Ten year old shows that lose their biggest star and basically reboot are just not supposed to do what American Idol did Wednesday night, or all season for that matter.The Idol finale Wednesday night between that country kid and one of those blonde girls was up 9% in the demo over last year. And that is remarkable. For the season, according to the most recent numbers provided by a (hopefully giddy) Fox PR department, the show was off just 5% from last year. That, too, is a big win for Fox.
You need to step back and put this in context to realize how rule-breaking these numbers are. This show is 10 years old, and outside of a tweak here and there, basically hasn’t changed much. If you understand television at all, you know that TV shows just don’t last that long, period.
Now, add in the fact that this year you lost the show’s biggest draw (contestants aside), Simon Cowell. Both the missus and I bailed out of Idol weeks ago, frankly bored by the contestants this time around. As the wife said just last night, “I probably would still be watching this year if Simon were around.” I agreed. But apparently, we were in the minority. Way in the minority.
That collective f-bomb you heard Thursday morning in Hollywood was coming from offices at NBC, CBS and ABC after the Idol finale numbers came through. Since no one knows why TV works, it’s hard to say who deserves the credit, but clearly the casting of J-Lo and Steven Tyler was inspired, Fox’s marketing clicked and perhaps most importantly, the gutsy decision to move the show to Wednesdays and Thursdays has to go down as one of the best in recent years.
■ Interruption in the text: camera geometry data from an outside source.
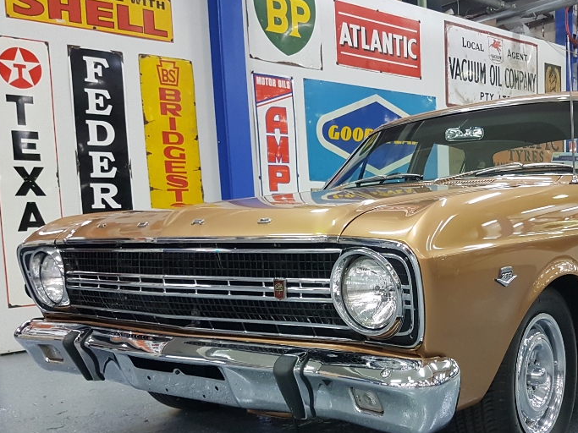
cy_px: 275
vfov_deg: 36.6
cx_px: 393
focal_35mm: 39
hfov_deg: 47.0
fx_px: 651
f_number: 1.7
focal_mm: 4.2
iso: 200
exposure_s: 1/50
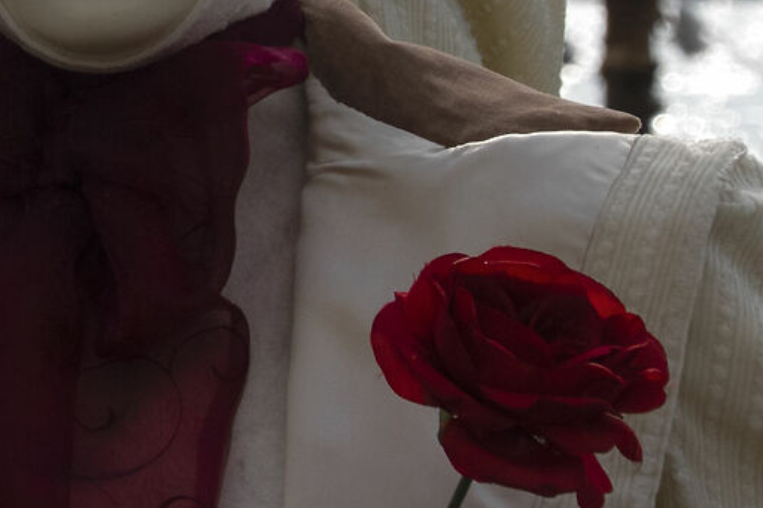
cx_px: -891
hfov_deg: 4.2
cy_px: -398
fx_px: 10127
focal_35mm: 478
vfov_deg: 2.9
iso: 200
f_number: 8
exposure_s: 1/1000
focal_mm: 68
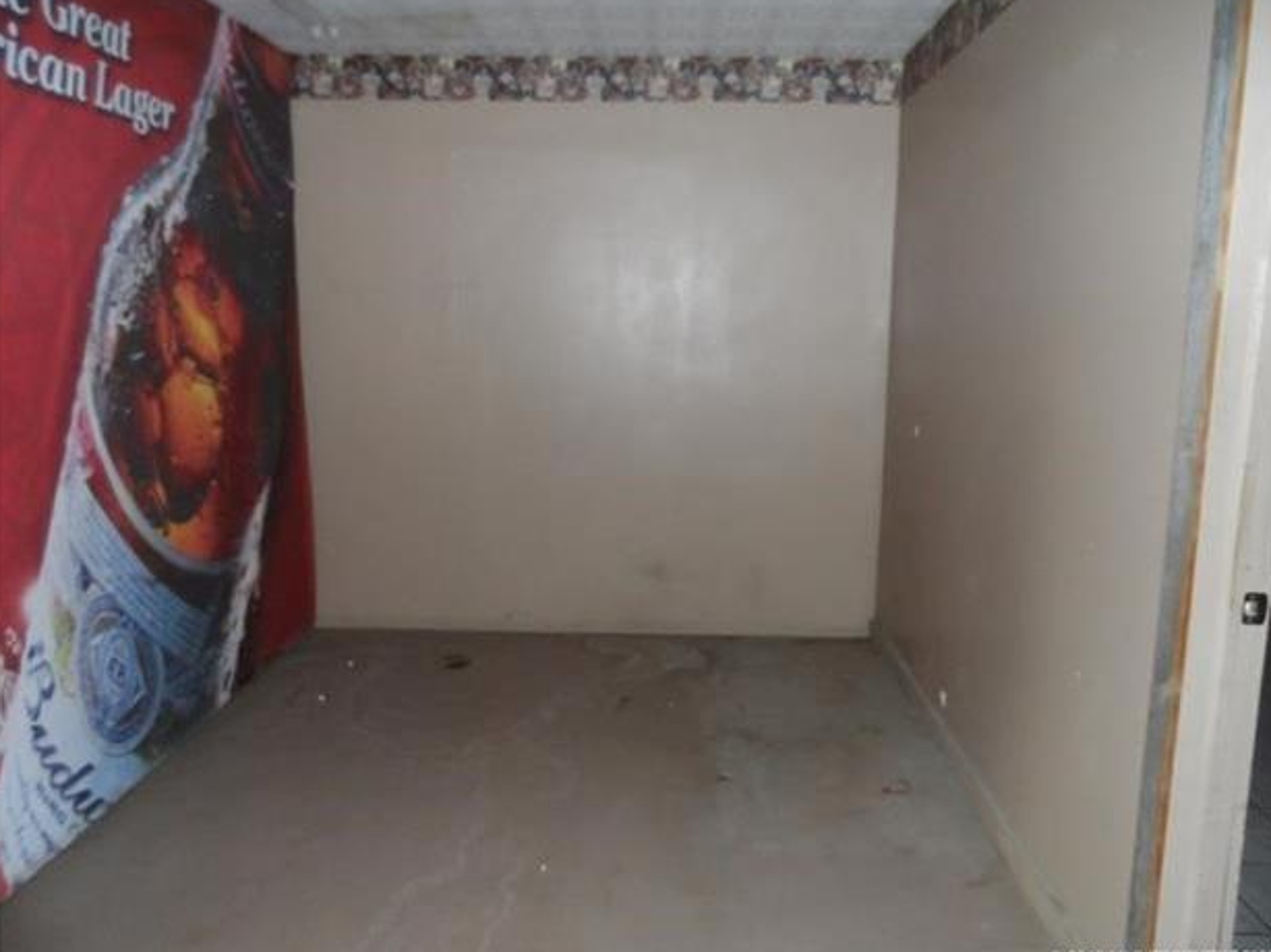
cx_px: 650
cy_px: 475
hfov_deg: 69.4
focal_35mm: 25
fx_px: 918
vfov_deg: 54.8
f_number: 3.2
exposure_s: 1/30
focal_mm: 4
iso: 320
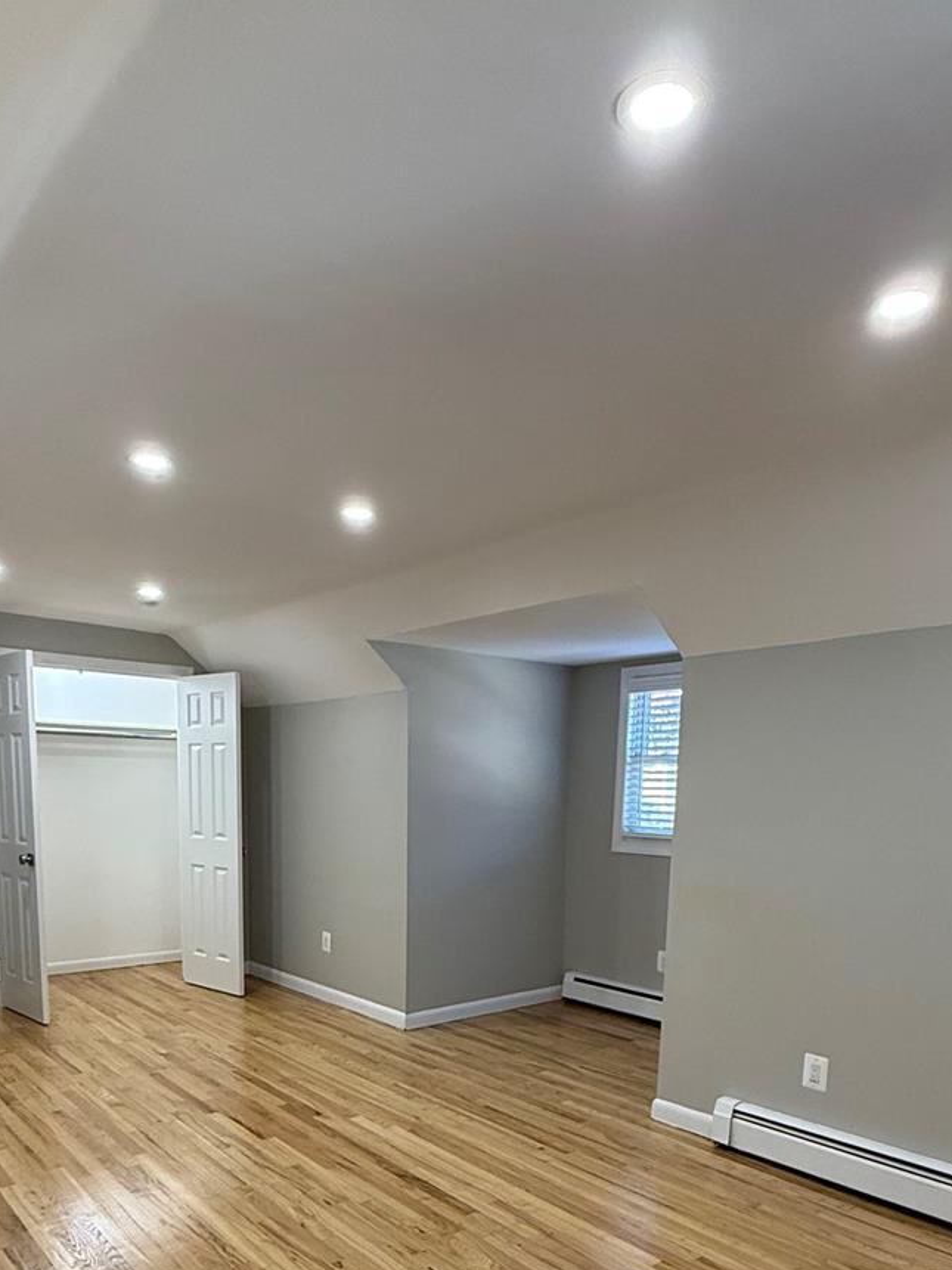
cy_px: 933
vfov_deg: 65.7
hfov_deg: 54.8
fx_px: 917
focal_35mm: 25
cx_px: 443
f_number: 2.2
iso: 250
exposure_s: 1/120
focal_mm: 2.22
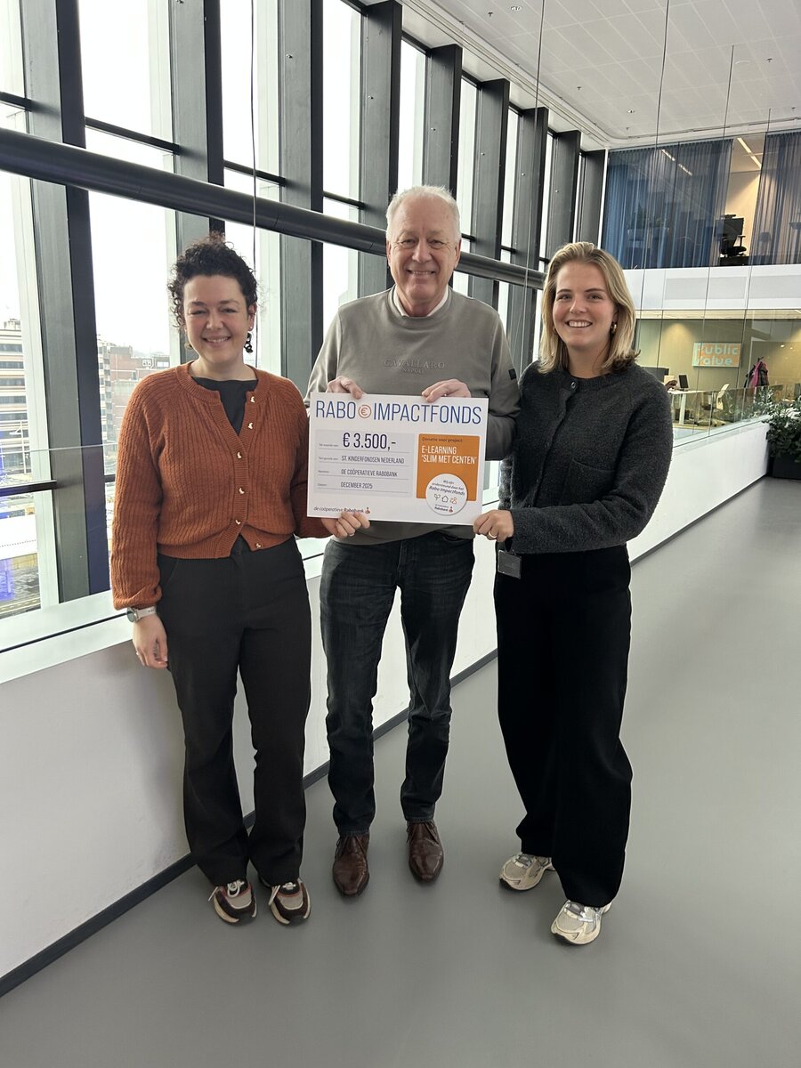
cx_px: 400
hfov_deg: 53.1
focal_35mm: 26
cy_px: 534
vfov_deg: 67.3
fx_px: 802
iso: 160
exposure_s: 1/60
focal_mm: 5.7
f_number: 1.5
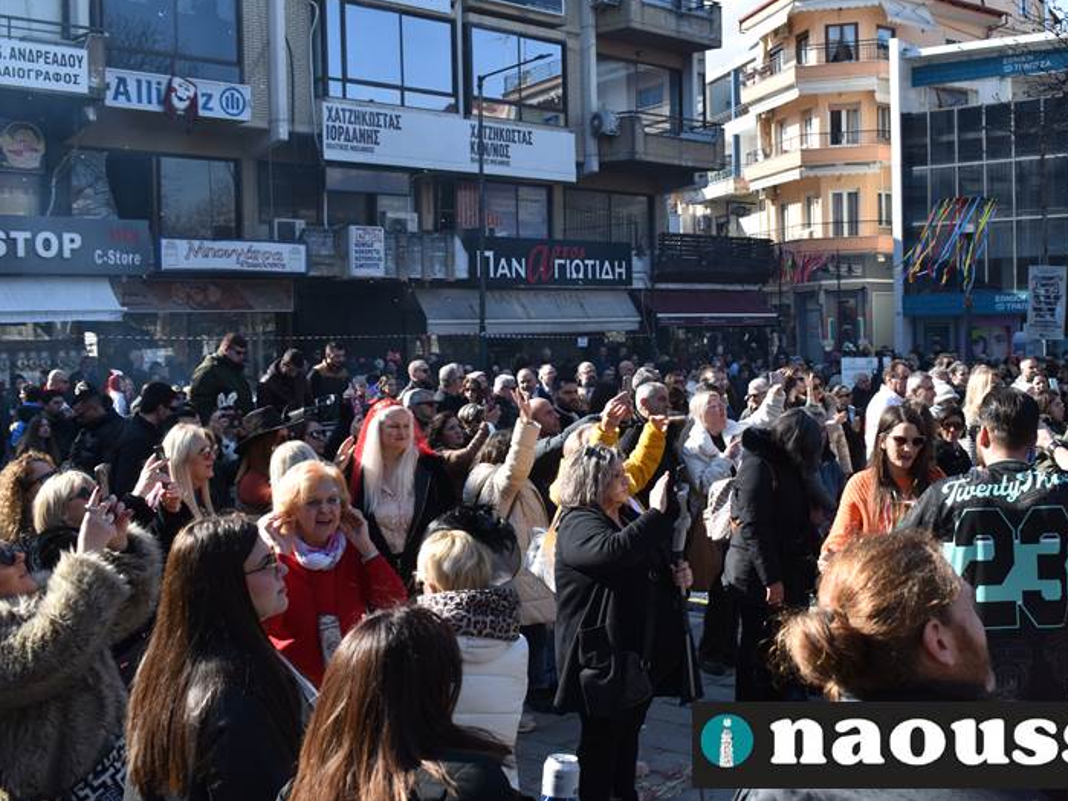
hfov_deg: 42.4
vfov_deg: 32.5
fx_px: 1374
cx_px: 585
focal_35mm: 45
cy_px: 397
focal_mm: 27
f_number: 8
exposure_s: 1/250
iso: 180
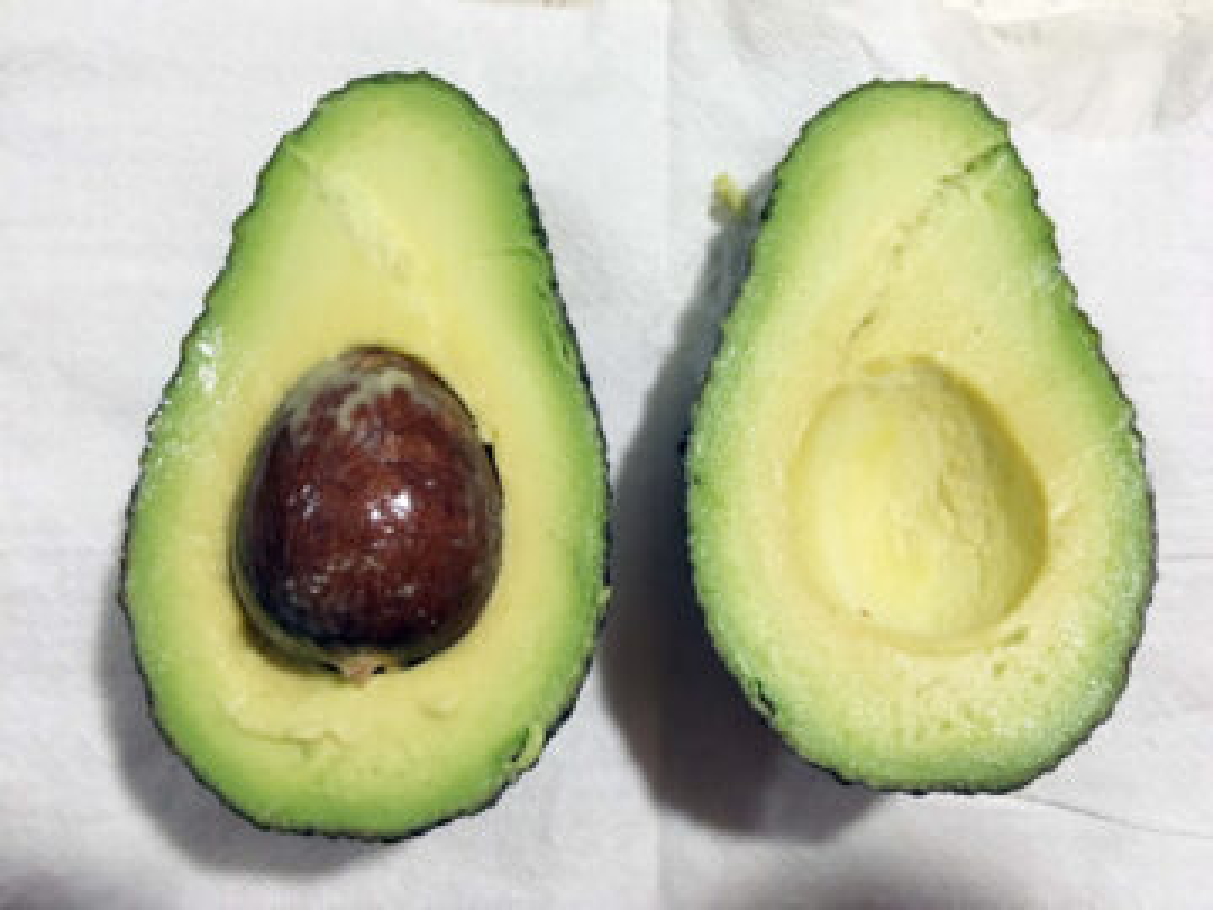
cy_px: 455
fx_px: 1016
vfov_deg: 48.2
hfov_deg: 61.7
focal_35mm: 29
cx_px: 606
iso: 200
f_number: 2.2
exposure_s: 1/20
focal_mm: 4.15
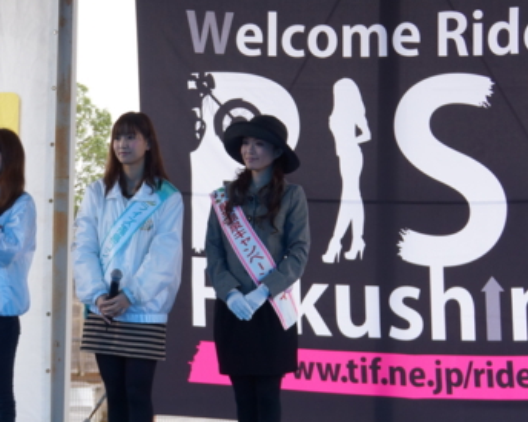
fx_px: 1875
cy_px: 165
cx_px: 218
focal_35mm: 120
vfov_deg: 12.8
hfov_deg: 16.0
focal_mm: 37
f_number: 4.5
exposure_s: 1/160
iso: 400
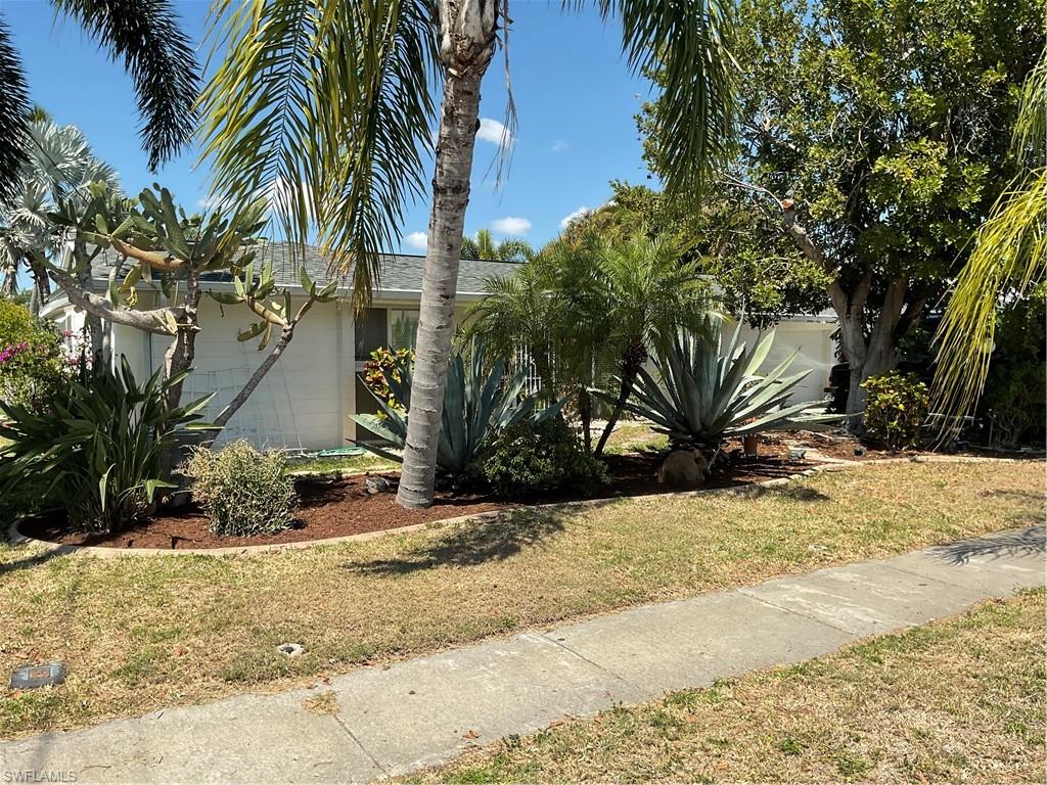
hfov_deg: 61.7
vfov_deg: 48.2
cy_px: 392
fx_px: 877
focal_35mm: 29
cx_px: 524
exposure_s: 1/1451
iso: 16
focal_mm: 3
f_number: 1.8
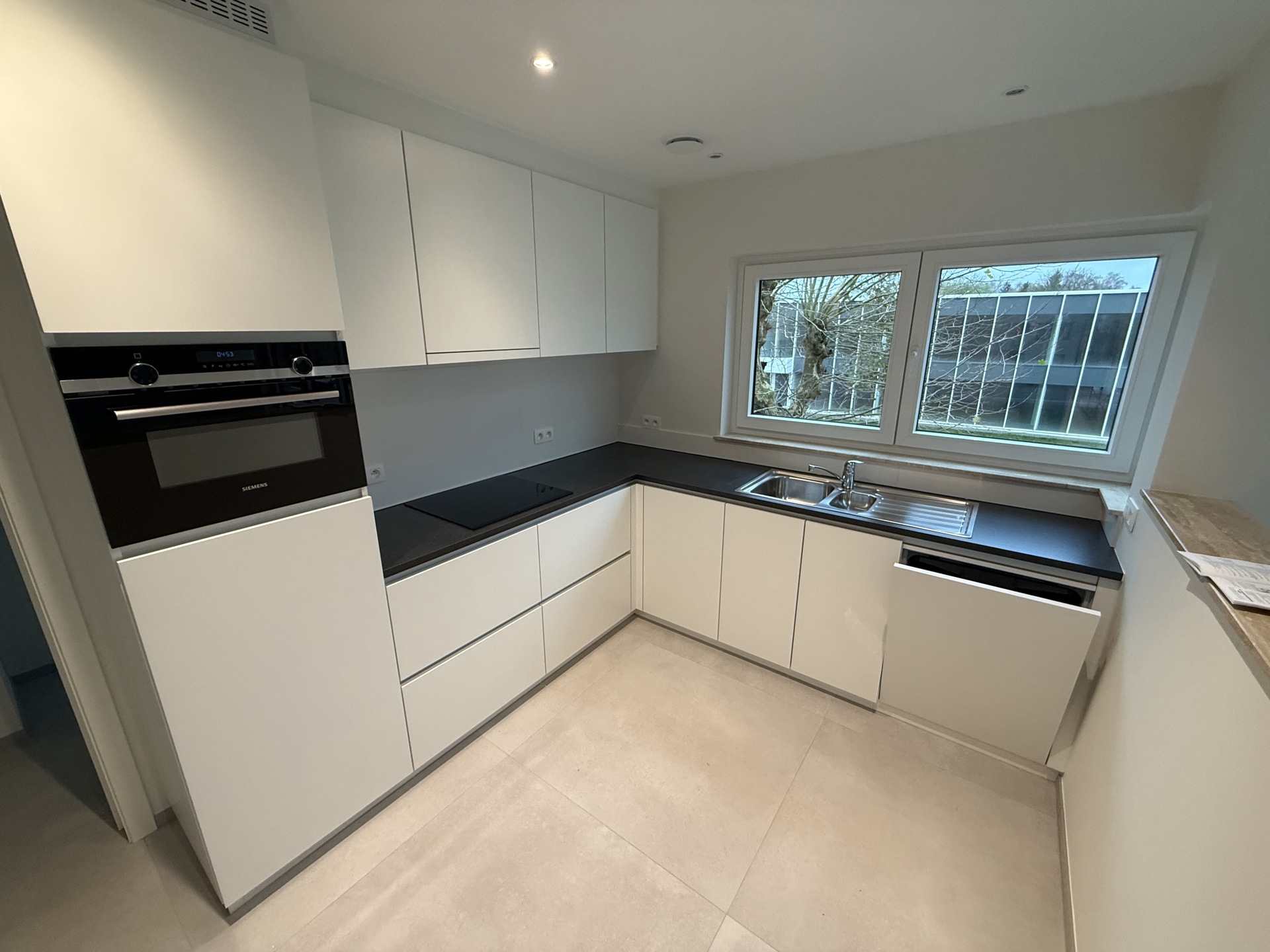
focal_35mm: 14
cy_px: 476
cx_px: 635
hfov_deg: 102.1
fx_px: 514
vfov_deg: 85.7
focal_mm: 2.22
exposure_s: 1/100
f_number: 2.2
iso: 250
We all found out one thing for certain this year: American Idol is not going anywhere anytime soon.
Ironically, perhaps its biggest threat comes from its own network, when X-Factor rolls out this fall. I have written multiple times about how great the format is when I have seen it in England, and if Fox sticks to the same feel, the show could actually hurt Idol by out-shining the old warhorse.
But X-Factor may have taken a blow this week in my mind, if indeed Cheryl Cole is out as a judge. I think she would have been a huge star in the United States, the kind of fresh blood this show needs. Bringing back Paula Abdul is a very polarizing move - many TV execs think it is stupid and will make the show seem like an Idol throwback, while others think it is smart and sets X-Factor up as Idol insurance for Fox if the veteran ever begins to really waver.
Whatever happens behind the scenes - and X-Factor has apparently already been rife with drama just casting the judges - Cole would have been a great addition both to the show and to the U.S. celebrity scene. While there is zero way to measure this, I think her departure is a missed opportunity for Fox.
Then again, with Idol defying all the odds, the network probably isn’t that concerned right at this moment. Because if I were them, I would already be on my third glass of champagne.